FOUR-IN-HAND NOVELISTS.


The following is a word-puzzle. It narrates the adventures of a four-in-hand novelist while trying to lose his reputation. Competitors do not require to be told that a four-in-hand novelist is a writer of fiction who keeps four serial tales running abreast in the magazines. The names of specimen four-in-hand novelists will recur readily to every one. The puzzle is to discover who this particular novelist is; the description, as will be observed, answering to quite a number of them.

* * * * * *

A few years ago, if any one in Fleet street had said that the day would come when I would devote my time to trying to lose my reputation, I would have smiled incredulously. That was before I had a reputation. To be as statistical as time will allow—for before I go to bed I have seven and a half yards of fiction to write—it took me fifteen years' hard work to acquire a reputation. For two years after that I worked as diligently to retain it, not being quite certain whether it was really there, and for the last five years I have done my best to get rid of it. Mr. R. L. Stevenson has a story of a dynamiter who tried in vain to leave an infernal machine anywhere. It was always returned to him as soon as he dropped it, or just as he was making off. My reputation is as difficult to lose. I have not given up the attempt yet, but I am already of opinion that it is even harder to lose a reputation in letters than to make one. My colleagues will bear me out in this.

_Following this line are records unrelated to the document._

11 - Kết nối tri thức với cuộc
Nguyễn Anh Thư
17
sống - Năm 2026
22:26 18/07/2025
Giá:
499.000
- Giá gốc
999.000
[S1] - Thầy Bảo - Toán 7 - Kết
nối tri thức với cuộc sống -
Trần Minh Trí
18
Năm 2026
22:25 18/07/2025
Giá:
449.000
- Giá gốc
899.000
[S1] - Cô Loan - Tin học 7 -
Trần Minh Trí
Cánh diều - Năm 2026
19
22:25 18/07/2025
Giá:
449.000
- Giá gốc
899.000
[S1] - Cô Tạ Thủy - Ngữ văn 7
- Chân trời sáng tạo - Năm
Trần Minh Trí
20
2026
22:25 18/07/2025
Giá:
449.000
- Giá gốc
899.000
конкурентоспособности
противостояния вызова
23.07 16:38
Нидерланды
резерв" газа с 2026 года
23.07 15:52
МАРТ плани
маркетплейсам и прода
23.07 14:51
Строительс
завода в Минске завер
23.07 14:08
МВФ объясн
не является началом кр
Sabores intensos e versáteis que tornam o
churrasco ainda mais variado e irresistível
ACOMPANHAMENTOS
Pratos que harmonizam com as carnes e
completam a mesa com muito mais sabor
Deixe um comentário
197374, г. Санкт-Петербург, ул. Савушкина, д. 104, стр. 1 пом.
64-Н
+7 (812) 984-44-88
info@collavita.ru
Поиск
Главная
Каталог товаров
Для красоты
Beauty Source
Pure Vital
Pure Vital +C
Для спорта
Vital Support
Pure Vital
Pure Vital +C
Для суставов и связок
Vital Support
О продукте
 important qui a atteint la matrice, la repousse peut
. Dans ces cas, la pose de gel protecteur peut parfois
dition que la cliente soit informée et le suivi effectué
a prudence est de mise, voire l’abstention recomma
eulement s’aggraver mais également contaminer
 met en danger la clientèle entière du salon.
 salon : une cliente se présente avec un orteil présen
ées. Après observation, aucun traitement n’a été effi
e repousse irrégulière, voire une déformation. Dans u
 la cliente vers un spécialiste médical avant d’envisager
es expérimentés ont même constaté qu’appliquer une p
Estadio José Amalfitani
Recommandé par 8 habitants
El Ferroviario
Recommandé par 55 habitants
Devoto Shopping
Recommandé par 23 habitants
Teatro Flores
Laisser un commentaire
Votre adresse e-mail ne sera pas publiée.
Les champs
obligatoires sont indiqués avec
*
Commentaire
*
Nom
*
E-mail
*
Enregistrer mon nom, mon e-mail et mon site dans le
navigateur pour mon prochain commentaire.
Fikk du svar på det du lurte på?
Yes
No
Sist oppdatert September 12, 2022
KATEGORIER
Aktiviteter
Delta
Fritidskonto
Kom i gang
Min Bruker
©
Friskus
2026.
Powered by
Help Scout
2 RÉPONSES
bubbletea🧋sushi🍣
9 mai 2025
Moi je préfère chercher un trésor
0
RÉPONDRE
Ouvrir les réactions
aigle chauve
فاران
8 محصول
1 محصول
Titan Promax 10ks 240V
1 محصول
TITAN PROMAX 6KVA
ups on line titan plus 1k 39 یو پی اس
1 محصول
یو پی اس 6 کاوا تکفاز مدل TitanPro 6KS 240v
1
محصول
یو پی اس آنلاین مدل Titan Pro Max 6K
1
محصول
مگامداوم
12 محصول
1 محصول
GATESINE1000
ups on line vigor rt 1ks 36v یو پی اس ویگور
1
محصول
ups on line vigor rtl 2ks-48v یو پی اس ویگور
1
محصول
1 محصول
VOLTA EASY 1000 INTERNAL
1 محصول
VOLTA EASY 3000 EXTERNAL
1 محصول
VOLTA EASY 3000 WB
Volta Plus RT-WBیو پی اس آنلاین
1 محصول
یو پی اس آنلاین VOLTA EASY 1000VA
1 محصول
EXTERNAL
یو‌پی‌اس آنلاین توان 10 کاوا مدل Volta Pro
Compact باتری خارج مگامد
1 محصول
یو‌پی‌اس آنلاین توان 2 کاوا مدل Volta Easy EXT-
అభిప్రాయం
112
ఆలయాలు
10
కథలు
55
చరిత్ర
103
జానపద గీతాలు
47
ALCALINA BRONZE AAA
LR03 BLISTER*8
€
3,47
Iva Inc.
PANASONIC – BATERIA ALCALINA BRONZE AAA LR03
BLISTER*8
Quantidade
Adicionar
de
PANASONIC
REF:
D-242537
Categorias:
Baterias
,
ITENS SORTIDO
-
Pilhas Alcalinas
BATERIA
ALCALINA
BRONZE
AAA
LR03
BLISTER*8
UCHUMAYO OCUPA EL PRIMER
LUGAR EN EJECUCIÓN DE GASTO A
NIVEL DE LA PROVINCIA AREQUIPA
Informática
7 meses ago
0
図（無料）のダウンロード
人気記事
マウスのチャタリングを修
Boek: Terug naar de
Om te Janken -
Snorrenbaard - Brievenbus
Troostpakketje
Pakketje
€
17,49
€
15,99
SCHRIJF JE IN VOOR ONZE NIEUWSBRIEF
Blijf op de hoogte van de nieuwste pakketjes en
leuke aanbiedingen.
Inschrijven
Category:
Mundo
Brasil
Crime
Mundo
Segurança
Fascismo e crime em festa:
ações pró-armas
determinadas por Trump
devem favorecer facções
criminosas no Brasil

If I recollect aright—for I have published so much that my works are now rather mixed up in my mind, and I have no time to verify anything—the first place I thought to leave my reputation in was a volume of pot-boilers, which I wrote many years ago for an obscure publication. At that time I was working hard for a reputation elsewhere, and these short stories were only scribbled off for a livelihood. My publisher heard of them recently, and offered me a hundred pounds for liberty to republish them in book form. I pointed out to him that they were very poor stuff, but he said that that had nothing to do with it; I had a reputation now, and they would sell. With certain misgivings—for I was not hardened yet—I accepted my publisher's terms, and the book was soon out. The first book I published, which was much the best thing I ever wrote, was only reviewed by three journals, of which two were provincial weeklies. They said it showed signs of haste, though every sentence in it was a labor. I sent copies of it to six or seven distinguished literary men—some of whom are four-in-hand now—and two of them acknowledged receipt of it, though neither said he had read it. My pot-boilers, however, had not been out many weeks before the first edition was exhausted. The book was reviewed everywhere, and, in nine cases out of ten, enthusiastically lauded. It showed a distinct advance on all my previous efforts. They were model stories of their kind. They showed a mature hand. The wit was sparkling. There were pages in the book that no one could read without emotion. In the old days I was paid for these stories at the rate of five shillings the thousand words; but they would make a reputation in themselves now. It has been thus all along. I drop my reputation into every book I write now, but there is no getting rid of it. The critics and the public return it to me, remarking that it grows bigger.